Please transcribe, exactly, the line that contains "(145, 361) none" and every line after it to the end of the records, and nothing else.

### Materials provided
= Beginning of Section =
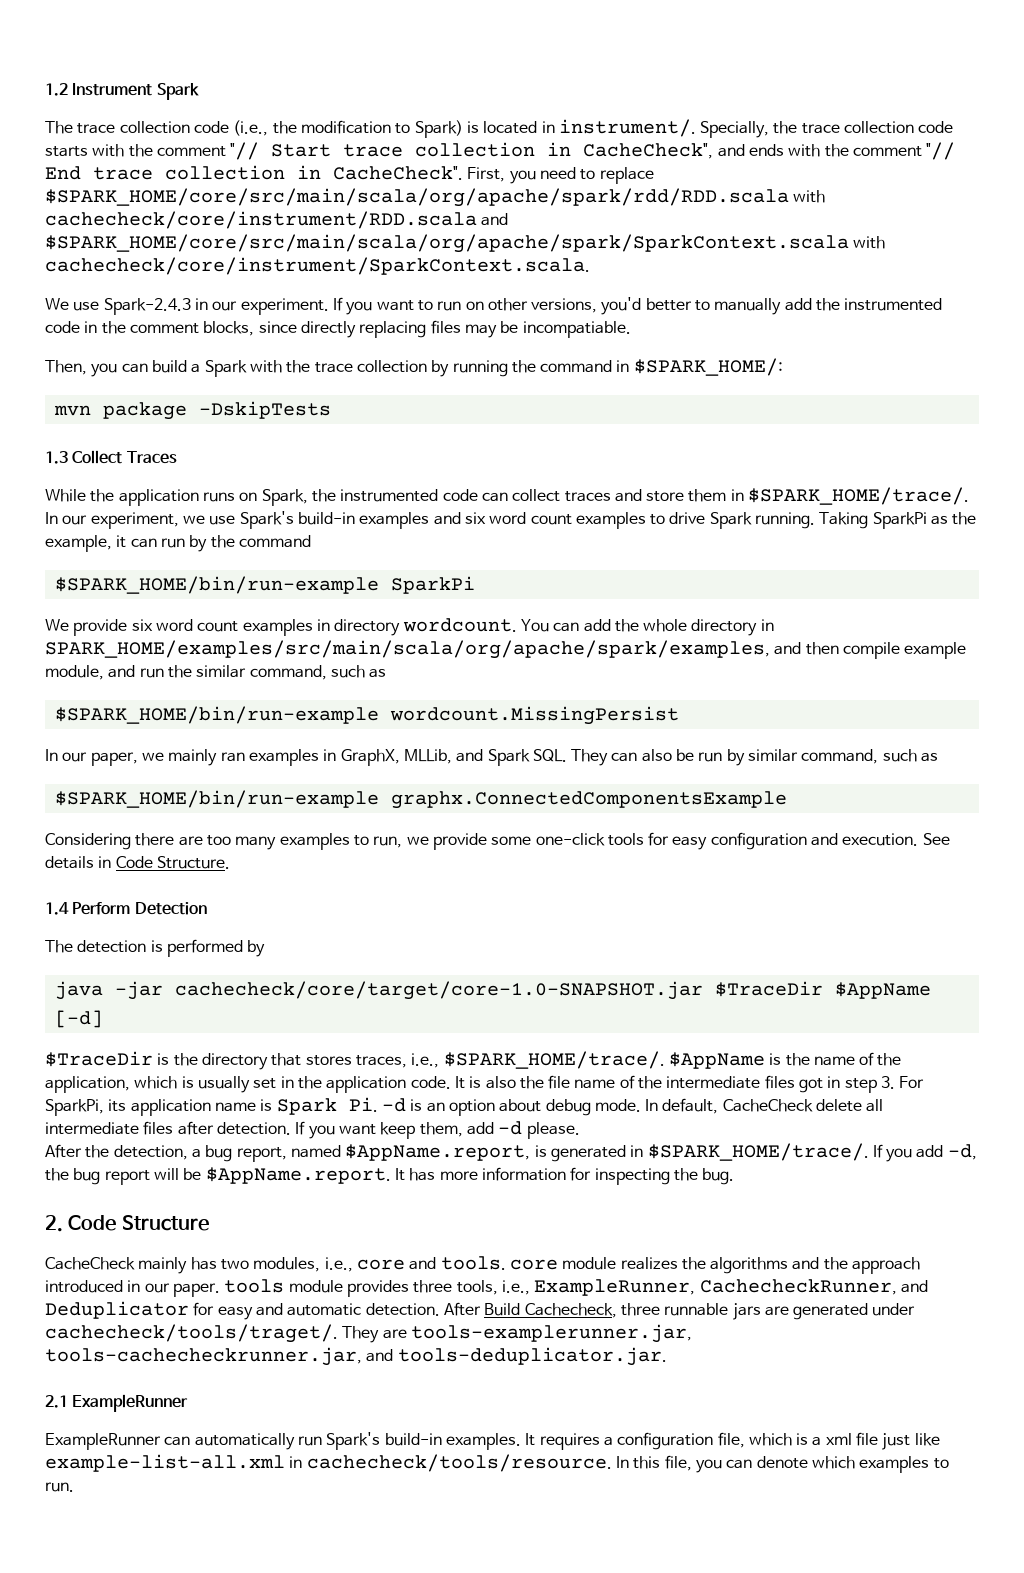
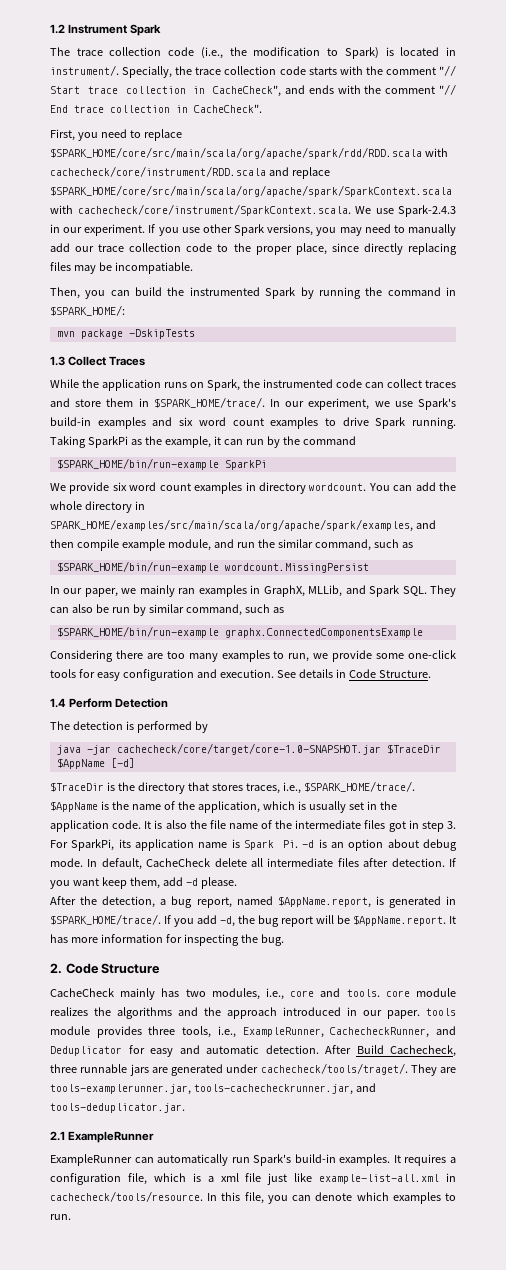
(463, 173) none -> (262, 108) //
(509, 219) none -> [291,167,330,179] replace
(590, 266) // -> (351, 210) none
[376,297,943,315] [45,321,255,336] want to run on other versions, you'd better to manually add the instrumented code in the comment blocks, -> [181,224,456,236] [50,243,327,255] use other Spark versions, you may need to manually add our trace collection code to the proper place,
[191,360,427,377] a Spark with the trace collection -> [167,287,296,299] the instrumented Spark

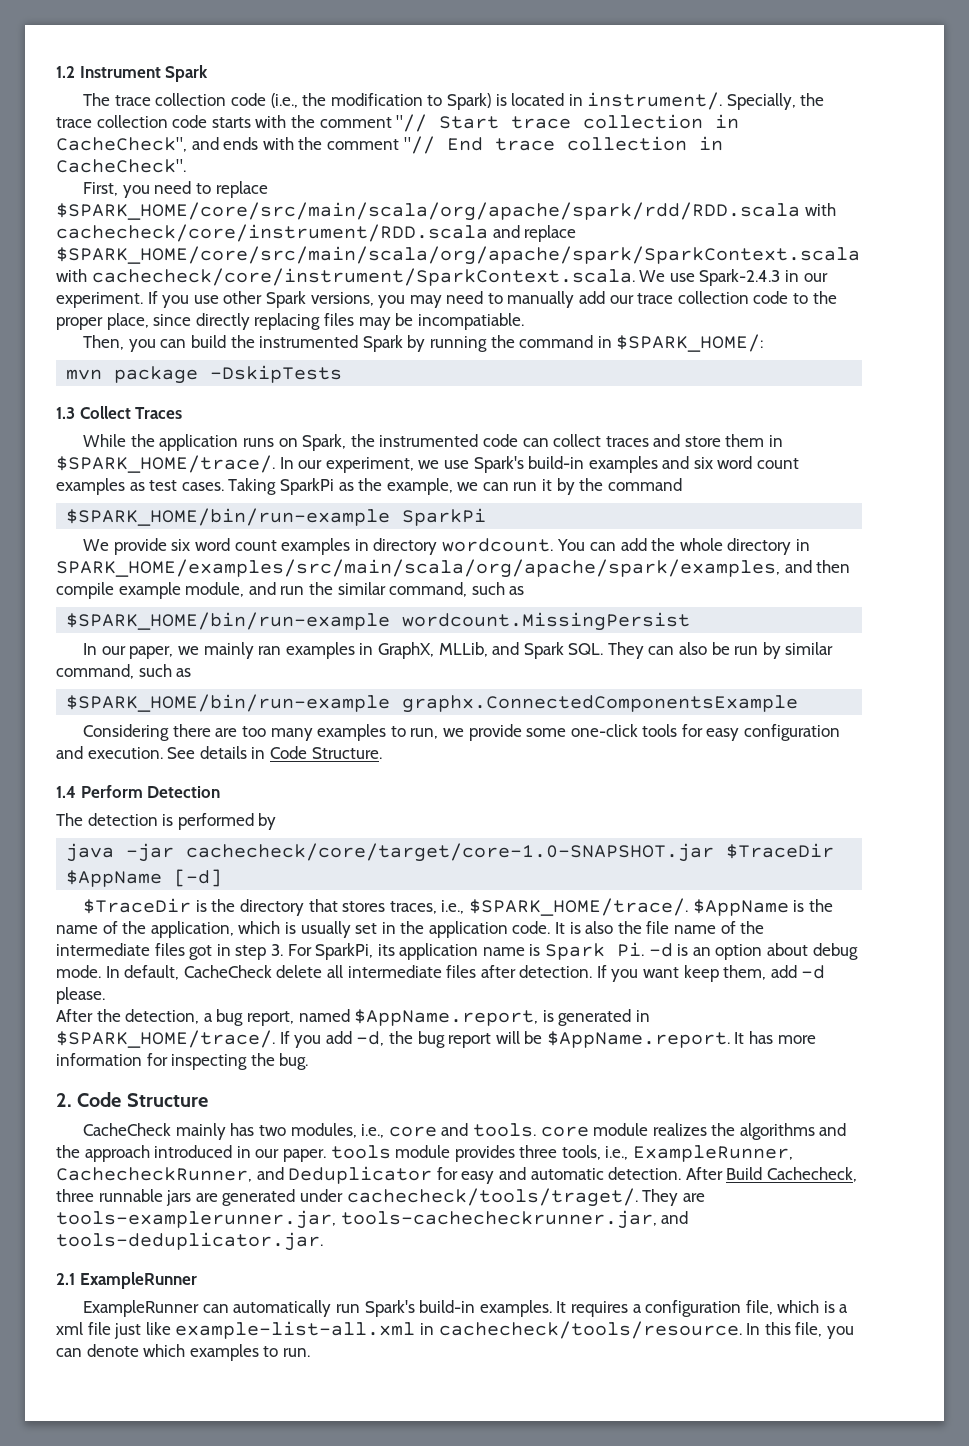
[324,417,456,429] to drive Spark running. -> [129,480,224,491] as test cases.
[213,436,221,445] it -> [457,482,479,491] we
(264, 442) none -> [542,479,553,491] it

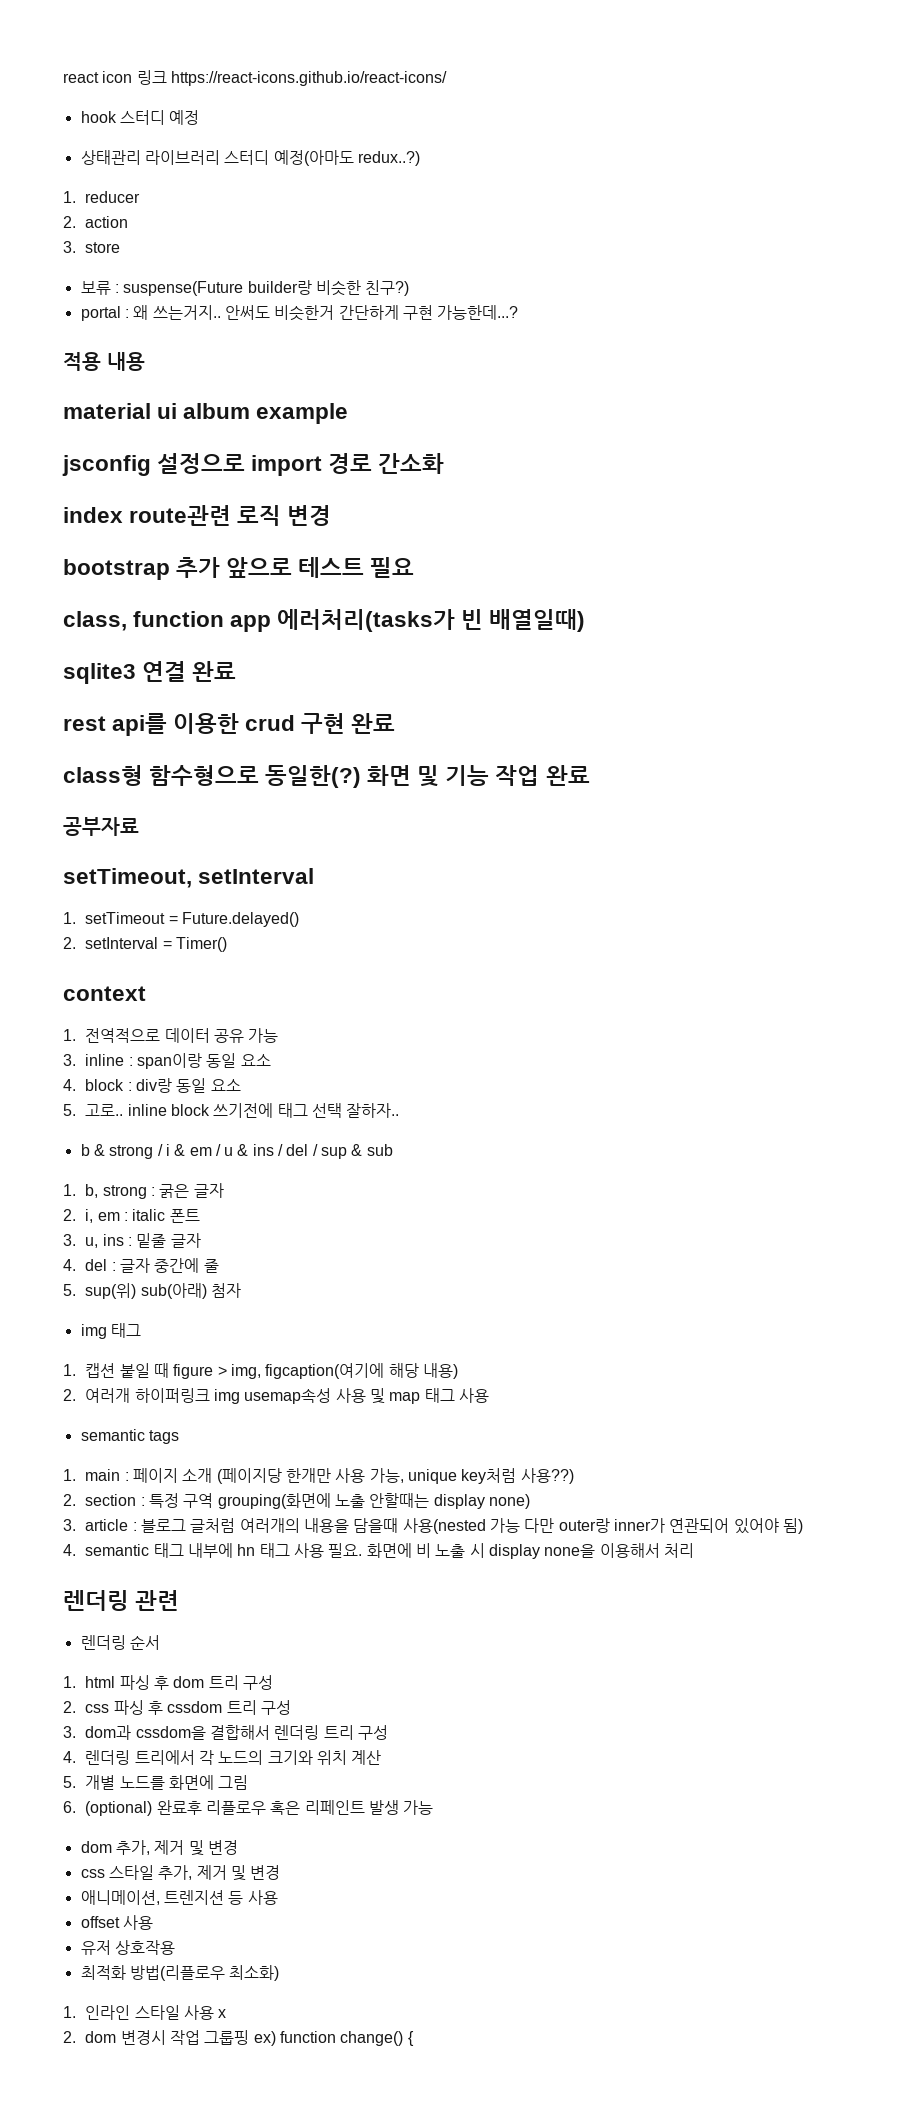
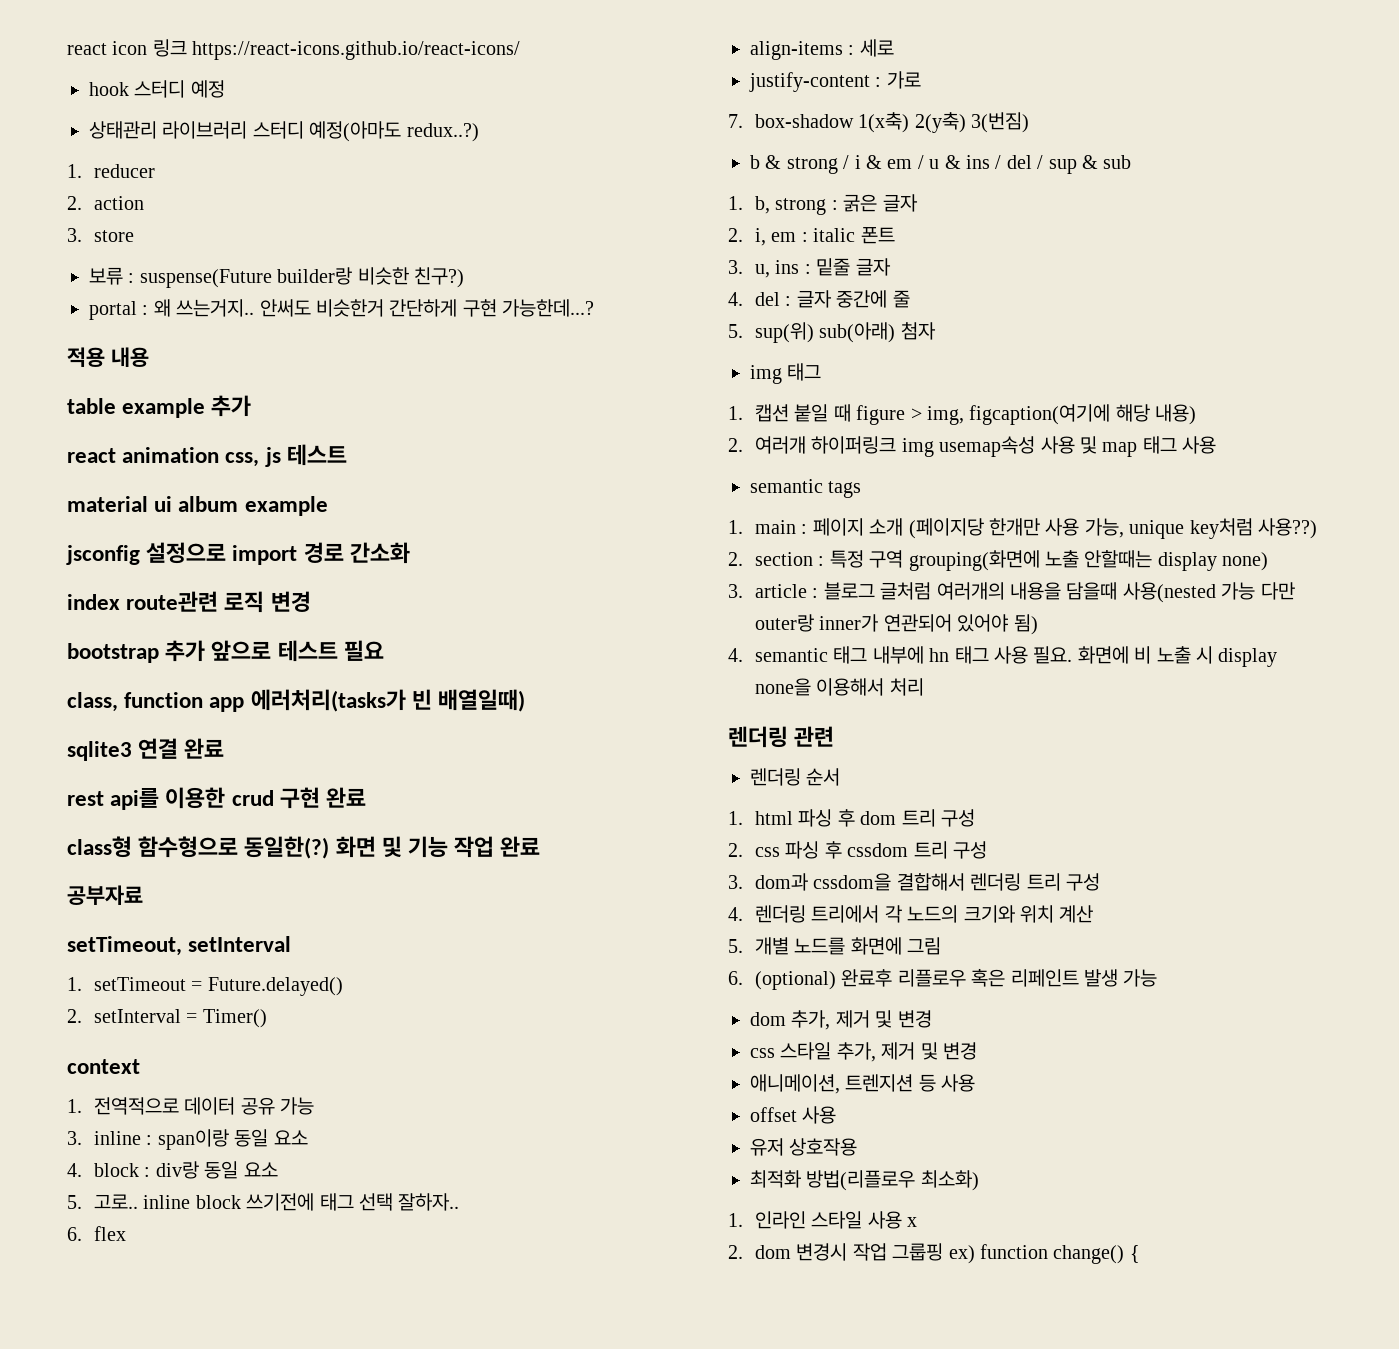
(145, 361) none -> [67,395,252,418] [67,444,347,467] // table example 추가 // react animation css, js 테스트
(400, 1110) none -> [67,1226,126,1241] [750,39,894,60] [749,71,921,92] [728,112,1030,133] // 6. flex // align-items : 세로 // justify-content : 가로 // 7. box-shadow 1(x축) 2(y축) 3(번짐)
= End of Section =
### Your solution
(145, 361) none -> [67,395,252,418] [67,444,347,467] // table example 추가 // react animation css, js 테스트
(400, 1110) none -> [67,1226,126,1241] [750,39,894,60] [749,71,921,92] [728,112,1030,133] // 6. flex // align-items : 세로 // justify-content : 가로 // 7. box-shadow 1(x축) 2(y축) 3(번짐)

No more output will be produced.